● WORK REQUIRED:
Reproduce every entry exactly, without alteration.

════════════════

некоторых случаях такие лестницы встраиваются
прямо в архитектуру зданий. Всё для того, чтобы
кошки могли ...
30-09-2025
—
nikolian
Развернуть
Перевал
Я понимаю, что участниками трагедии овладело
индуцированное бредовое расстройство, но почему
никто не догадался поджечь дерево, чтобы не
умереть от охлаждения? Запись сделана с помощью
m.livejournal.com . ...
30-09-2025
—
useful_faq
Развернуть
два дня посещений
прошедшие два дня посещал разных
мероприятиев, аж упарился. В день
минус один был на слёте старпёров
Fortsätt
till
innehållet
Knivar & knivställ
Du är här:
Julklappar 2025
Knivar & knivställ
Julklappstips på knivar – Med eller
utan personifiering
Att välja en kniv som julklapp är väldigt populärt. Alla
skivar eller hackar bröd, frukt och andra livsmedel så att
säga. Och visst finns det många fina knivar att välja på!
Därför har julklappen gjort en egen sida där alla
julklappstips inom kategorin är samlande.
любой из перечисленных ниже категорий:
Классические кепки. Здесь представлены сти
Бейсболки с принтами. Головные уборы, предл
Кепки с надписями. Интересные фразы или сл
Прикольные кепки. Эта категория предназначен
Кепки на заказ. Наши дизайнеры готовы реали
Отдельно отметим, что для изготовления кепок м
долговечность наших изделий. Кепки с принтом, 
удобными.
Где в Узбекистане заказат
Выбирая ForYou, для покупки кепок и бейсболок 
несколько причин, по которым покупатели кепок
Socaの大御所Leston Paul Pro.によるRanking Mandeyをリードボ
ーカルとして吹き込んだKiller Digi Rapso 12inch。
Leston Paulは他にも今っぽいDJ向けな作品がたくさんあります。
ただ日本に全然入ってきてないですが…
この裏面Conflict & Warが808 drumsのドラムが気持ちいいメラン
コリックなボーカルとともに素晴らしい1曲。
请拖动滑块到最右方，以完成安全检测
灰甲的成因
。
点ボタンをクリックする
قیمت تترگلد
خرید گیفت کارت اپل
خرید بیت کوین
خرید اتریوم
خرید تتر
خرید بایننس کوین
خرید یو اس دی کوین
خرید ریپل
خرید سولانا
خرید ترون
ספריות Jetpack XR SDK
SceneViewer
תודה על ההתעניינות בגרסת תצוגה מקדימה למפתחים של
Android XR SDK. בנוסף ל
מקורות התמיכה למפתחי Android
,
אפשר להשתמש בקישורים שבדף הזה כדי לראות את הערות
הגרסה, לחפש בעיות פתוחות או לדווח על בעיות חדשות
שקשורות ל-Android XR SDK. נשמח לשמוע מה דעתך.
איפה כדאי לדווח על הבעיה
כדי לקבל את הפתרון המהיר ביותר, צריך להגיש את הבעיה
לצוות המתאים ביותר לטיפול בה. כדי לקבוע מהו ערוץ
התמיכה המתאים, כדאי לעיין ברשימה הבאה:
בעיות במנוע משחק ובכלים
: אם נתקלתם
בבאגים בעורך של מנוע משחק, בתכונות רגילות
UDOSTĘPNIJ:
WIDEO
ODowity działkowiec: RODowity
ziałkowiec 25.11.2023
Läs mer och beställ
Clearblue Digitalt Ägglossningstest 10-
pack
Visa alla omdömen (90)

════════════════

● WRITTEN RESPONSE:
некоторых случаях такие лестницы встраиваются
прямо в архитектуру зданий. Всё для того, чтобы
кошки могли ...
30-09-2025
—
nikolian
Развернуть
Перевал
Я понимаю, что участниками трагедии овладело
индуцированное бредовое расстройство, но почему
никто не догадался поджечь дерево, чтобы не
умереть от охлаждения? Запись сделана с помощью
m.livejournal.com . ...
30-09-2025
—
useful_faq
Развернуть
два дня посещений
прошедшие два дня посещал разных
мероприятиев, аж упарился. В день
минус один был на слёте старпёров
Fortsätt
till
innehållet
Knivar & knivställ
Du är här:
Julklappar 2025
Knivar & knivställ
Julklappstips på knivar – Med eller
utan personifiering
Att välja en kniv som julklapp är väldigt populärt. Alla
skivar eller hackar bröd, frukt och andra livsmedel så att
säga. Och visst finns det många fina knivar att välja på!
Därför har julklappen gjort en egen sida där alla
julklappstips inom kategorin är samlande.
любой из перечисленных ниже категорий:
Классические кепки. Здесь представлены сти
Бейсболки с принтами. Головные уборы, предл
Кепки с надписями. Интересные фразы или сл
Прикольные кепки. Эта категория предназначен
Кепки на заказ. Наши дизайнеры готовы реали
Отдельно отметим, что для изготовления кепок м
долговечность наших изделий. Кепки с принтом, 
удобными.
Где в Узбекистане заказат
Выбирая ForYou, для покупки кепок и бейсболок 
несколько причин, по которым покупатели кепок
Socaの大御所Leston Paul Pro.によるRanking Mandeyをリードボ
ーカルとして吹き込んだKiller Digi Rapso 12inch。
Leston Paulは他にも今っぽいDJ向けな作品がたくさんあります。
ただ日本に全然入ってきてないですが…
この裏面Conflict & Warが808 drumsのドラムが気持ちいいメラン
コリックなボーカルとともに素晴らしい1曲。
请拖动滑块到最右方，以完成安全检测
灰甲的成因
。
点ボタンをクリックする
قیمت تترگلد
خرید گیفت کارت اپل
خرید بیت کوین
خرید اتریوم
خرید تتر
خرید بایننس کوین
خرید یو اس دی کوین
خرید ریپل
خرید سولانا
خرید ترون
ספריות Jetpack XR SDK
SceneViewer
תודה על ההתעניינות בגרסת תצוגה מקדימה למפתחים של
Android XR SDK. בנוסף ל
מקורות התמיכה למפתחי Android
,
אפשר להשתמש בקישורים שבדף הזה כדי לראות את הערות
הגרסה, לחפש בעיות פתוחות או לדווח על בעיות חדשות
שקשורות ל-Android XR SDK. נשמח לשמוע מה דעתך.
איפה כדאי לדווח על הבעיה
כדי לקבל את הפתרון המהיר ביותר, צריך להגיש את הבעיה
לצוות המתאים ביותר לטיפול בה. כדי לקבוע מהו ערוץ
התמיכה המתאים, כדאי לעיין ברשימה הבאה:
בעיות במנוע משחק ובכלים
: אם נתקלתם
בבאגים בעורך של מנוע משחק, בתכונות רגילות
UDOSTĘPNIJ:
WIDEO
ODowity działkowiec: RODowity
ziałkowiec 25.11.2023
Läs mer och beställ
Clearblue Digitalt Ägglossningstest 10-
pack
Visa alla omdömen (90)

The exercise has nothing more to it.